INTRAC has long promoted effective practitioner-academic collaboration. We focus on:

  • Shaping research approaches and agendas that involve or affect civil society organisations
  • Conducting research and contributing to debates on what makes for effective partnership
  • Putting learning into practice through direct involvement in collaborative research projects with academics, to which we bring knowledge from practice around the world on key development topics. We apply our methods expertise and experience in dissemination and outreach to ensure outputs are relevant to practitioners and policy-makers

Promoting collaboration

From February to October 2018, INTRAC worked with the Rethinking Research Collaborative, an informal international network of individuals and organisations committed to working together to encourage more inclusive, responsive collaborations to produce useful and accessible development research. With funding from UK Research and Innovation the Collaborative investigated perspectives on research collaboration from multiple actors and produced a set of resources to support fair and equitable partnerships and a research report.

In November 2016, we facilitated a two-day conference hosted by the Leeds Social Sciences Institute and Centre for Global Development to explore the role of interdisciplinary research in advancing the Sustainable Development Goals.

In 2012, INTRAC, World Vision and the University of Bradford received a grant from the Development Studies Association. The four-month ‘Cracking Collaboration’ project explored research collaboration, looking at: how partnerships are negotiated and navigated; the impetus behind partnerships; how collaboration affects research results; and the highs and lows of collaboration.

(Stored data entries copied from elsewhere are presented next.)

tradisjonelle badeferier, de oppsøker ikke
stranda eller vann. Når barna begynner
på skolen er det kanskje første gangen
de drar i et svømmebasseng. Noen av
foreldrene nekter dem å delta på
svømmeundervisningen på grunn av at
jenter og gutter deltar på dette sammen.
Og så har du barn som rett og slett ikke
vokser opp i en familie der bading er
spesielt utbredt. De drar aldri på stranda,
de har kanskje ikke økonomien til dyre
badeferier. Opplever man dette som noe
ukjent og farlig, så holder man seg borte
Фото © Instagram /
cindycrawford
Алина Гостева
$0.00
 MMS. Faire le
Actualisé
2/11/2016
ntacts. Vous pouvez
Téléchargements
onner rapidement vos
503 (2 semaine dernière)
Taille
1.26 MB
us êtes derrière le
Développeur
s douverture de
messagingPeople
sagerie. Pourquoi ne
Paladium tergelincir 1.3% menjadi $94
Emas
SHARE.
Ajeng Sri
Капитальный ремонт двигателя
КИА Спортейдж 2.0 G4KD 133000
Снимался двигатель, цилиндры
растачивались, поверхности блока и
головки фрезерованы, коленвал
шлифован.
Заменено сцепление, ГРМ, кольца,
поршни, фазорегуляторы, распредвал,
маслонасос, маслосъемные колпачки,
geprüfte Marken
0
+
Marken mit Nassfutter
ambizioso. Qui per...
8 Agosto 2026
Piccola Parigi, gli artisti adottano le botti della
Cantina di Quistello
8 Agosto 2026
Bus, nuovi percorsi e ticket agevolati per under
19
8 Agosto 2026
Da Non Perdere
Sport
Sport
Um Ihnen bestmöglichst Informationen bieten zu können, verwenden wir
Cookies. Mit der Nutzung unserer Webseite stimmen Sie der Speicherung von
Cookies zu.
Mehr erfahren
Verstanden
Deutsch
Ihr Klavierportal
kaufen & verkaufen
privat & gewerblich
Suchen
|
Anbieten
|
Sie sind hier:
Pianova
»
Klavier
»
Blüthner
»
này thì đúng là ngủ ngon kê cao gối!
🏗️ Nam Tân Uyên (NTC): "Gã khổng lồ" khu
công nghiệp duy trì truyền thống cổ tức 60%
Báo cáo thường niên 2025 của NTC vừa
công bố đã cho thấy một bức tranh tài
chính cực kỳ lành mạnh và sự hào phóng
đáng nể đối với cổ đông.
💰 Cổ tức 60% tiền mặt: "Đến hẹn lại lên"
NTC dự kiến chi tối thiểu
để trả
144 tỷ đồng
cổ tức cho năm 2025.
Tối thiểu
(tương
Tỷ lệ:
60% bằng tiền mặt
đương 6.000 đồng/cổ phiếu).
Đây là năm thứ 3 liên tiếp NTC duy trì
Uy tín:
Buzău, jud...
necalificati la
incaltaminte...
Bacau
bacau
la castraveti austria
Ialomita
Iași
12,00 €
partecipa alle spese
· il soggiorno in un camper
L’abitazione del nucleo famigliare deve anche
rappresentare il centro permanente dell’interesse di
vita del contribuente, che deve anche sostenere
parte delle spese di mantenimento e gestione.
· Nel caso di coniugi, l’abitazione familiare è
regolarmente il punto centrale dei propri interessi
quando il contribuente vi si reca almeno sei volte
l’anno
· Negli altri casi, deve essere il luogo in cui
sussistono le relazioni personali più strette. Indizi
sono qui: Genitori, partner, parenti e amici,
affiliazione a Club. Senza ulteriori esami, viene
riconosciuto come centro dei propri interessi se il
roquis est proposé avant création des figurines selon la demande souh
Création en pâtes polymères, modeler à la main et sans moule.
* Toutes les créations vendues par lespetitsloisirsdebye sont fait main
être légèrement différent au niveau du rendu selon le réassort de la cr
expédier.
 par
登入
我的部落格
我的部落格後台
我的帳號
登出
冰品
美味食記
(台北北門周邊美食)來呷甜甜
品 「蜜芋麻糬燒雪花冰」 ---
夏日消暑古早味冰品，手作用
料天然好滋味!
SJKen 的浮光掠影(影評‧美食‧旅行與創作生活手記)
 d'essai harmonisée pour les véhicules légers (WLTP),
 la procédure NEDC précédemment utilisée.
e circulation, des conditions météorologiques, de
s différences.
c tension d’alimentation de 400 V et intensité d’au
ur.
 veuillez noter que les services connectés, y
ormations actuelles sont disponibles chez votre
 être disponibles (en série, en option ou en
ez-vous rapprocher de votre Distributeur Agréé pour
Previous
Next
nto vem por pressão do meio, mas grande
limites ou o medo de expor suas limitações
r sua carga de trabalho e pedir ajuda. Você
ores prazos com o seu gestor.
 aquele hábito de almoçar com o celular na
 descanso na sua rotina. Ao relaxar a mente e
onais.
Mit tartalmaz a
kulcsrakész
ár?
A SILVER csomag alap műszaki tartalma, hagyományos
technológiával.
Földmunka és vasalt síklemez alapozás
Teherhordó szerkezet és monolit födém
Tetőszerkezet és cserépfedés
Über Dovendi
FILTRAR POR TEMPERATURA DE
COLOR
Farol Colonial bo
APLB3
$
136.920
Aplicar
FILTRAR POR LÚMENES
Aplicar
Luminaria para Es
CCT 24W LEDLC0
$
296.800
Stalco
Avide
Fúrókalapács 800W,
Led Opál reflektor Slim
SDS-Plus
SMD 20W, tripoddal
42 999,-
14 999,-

Collaborative research projects

We put learning into practice on what makes for effective collaboration through our involvement in long-term research projects with academics in the North and South, including the University of Mzumbe (Tanzania); and the Universities of Reading and Portsmouth (UK).

Contribution to debates

We are active participants in professional academic and practitioner networks/associations, including the Development Studies Association, the International Society for Third Sector Research, and the European Association of Development Research and Training Institutes.